In one of my first blogs, I discussed how and why I decided on using blosxom. I mentioned I did not yet know how to set up an digest mailing as a friend has. I wanted something that people could subscribe and unsubscribe to, and that would show the headlines of all items posted in the last month.

I do not (yet) know Perl, but I do know how to write shell scripts using grep, sed, awk, etc. I now have a digest script the runs once a month.

A quick follow-up to the original mention, ICANN gave Verisign until Saturday at 6PM PDT to take down their “SiteFinder” “service.” You can (probably) find one of many news items on this at this really long URL.

In the “Arts & Society” section of Sunday’s Baltimore Sun (28Sep2003), Larry Williams reviewed the book Risk: A Practical Guide for Deciding What’s Really Safe and What’s Really Dangerous in the World Around You by David Ropeik and George Gray (ISBN: 0618143726). (For as long as the link is around, check it out here.) It is now on my “must read” list. Sounds facinating and relevant, especially for those of us who deal with assessing risk. (I will review it here when I do read it.)

According to Williams, Robiek “believes we go astray by using common sense to decide what to worry about. The problem is that common sense isn’t based on a rational analysis of the facts but rather subconscious feelings.” Robiek’s suggestion? Statistics.

Some people are still scared to fly, right? But, they drive all over town, or take driving vacations instead of fly somewhere. Everyone reading this knows that you are safer in a plane, than in a car. And the likelihood of death by terrorist attack is … well, I have to read the book. But it’s really small. We talk about these things when we discuss network and computer security and risk.

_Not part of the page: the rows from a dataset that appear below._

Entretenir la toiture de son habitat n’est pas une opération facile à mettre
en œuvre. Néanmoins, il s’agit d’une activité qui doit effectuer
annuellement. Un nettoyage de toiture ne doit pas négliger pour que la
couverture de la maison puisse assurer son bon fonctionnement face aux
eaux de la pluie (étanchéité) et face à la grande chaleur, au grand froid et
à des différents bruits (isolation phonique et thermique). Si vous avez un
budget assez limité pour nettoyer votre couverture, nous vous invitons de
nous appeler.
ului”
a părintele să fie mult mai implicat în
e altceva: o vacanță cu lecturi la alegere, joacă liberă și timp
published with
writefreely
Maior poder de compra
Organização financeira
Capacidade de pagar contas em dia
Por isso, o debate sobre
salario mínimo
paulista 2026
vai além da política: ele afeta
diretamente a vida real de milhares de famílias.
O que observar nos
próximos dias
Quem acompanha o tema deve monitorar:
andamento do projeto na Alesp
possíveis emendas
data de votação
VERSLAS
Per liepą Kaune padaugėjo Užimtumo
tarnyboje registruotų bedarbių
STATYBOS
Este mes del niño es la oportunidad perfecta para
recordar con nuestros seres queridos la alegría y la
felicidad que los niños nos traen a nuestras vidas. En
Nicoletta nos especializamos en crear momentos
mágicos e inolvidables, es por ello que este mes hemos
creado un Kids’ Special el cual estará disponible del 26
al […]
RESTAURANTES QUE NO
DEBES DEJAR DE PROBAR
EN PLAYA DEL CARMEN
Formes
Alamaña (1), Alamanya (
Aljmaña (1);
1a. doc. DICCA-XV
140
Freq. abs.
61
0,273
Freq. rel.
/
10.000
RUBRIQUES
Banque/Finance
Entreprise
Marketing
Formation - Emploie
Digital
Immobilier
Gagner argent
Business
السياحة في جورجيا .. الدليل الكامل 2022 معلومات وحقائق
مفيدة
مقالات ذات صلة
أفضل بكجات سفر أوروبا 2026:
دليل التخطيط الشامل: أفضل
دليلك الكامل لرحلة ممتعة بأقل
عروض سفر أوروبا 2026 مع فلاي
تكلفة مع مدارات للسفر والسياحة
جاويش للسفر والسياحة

An interesting-sounding book Williams also reviews is Peter Bernstein’s Against The Gods: The Remarkable Story of Risk (ISBN: 0471295639). Williams writes, “Bernstein explains how mathematicians transformed probability theory from a gamblers’ toy into a powerful instrument for organizing, interpreting and applying information.” I’ve added that to my “shopping cart” as well.

The problem with doing it at Amazon is… Amazon’s web site keeps suggesting other books. So, I see Fooled by Randomness: The Hidden Role of Chance in the Markets and in Life by Nassim Nicholas Taleb. And that leads me to think of RC Sproul’s The Invisible Hand (ISBN: 0849912075). It’s about Providence. But, now I am getting far afield. Or am I?